Dataset entries:
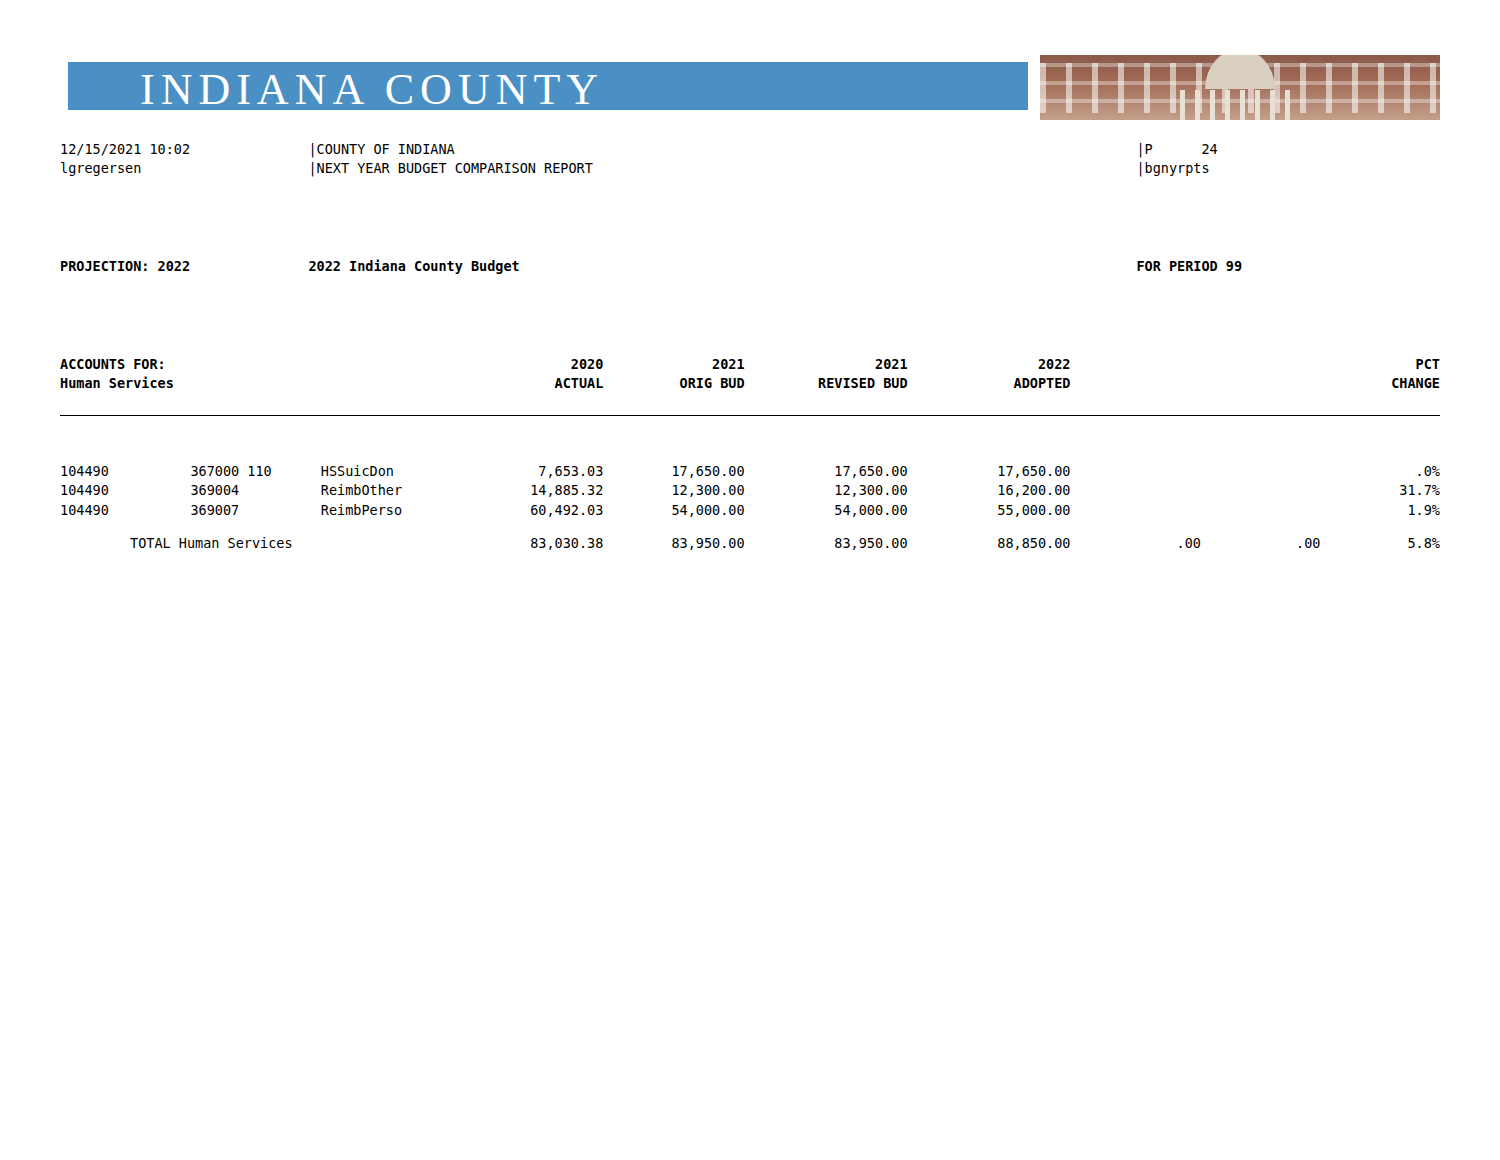INDIANA COUNTY
| 12/15/2021 10:02 lgregersen | /COUNTY OF INDIANA /NEXT YEAR BUDGET COMPARISON REPORT | /P 24 /bgnyrpts |
| PROJECTION: 2022 | 2022 Indiana County Budget | FOR PERIOD 99 |
| ACCOUNTS FOR: | | | 2020 | 2021 | 2021 | 2022 | | | PCT |
| Human Services | | | ACTUAL | ORIG BUD | REVISED BUD | ADOPTED | | | CHANGE |
| 104490 | 367000 110 | HSSuicDon | 7,653.03 | 17,650.00 | 17,650.00 | 17,650.00 | | | .0% |
| 104490 | 369004 | ReimbOther | 14,885.32 | 12,300.00 | 12,300.00 | 16,200.00 | | | 31.7% |
| 104490 | 369007 | ReimbPerso | 60,492.03 | 54,000.00 | 54,000.00 | 55,000.00 | | | 1.9% |
| TOTAL Human Services | 83,030.38 | 83,950.00 | 83,950.00 | 88,850.00 | .00 | .00 | 5.8% |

> Instructions for the task: Set every record down exactly, omitting pictures.

> Answer area:
INDIANA COUNTY
| 12/15/2021 10:02 lgregersen | /COUNTY OF INDIANA /NEXT YEAR BUDGET COMPARISON REPORT | /P 24 /bgnyrpts |
| PROJECTION: 2022 | 2022 Indiana County Budget | FOR PERIOD 99 |
| ACCOUNTS FOR: | | | 2020 | 2021 | 2021 | 2022 | | | PCT |
| Human Services | | | ACTUAL | ORIG BUD | REVISED BUD | ADOPTED | | | CHANGE |
| 104490 | 367000 110 | HSSuicDon | 7,653.03 | 17,650.00 | 17,650.00 | 17,650.00 | | | .0% |
| 104490 | 369004 | ReimbOther | 14,885.32 | 12,300.00 | 12,300.00 | 16,200.00 | | | 31.7% |
| 104490 | 369007 | ReimbPerso | 60,492.03 | 54,000.00 | 54,000.00 | 55,000.00 | | | 1.9% |
| TOTAL Human Services | 83,030.38 | 83,950.00 | 83,950.00 | 88,850.00 | .00 | .00 | 5.8% |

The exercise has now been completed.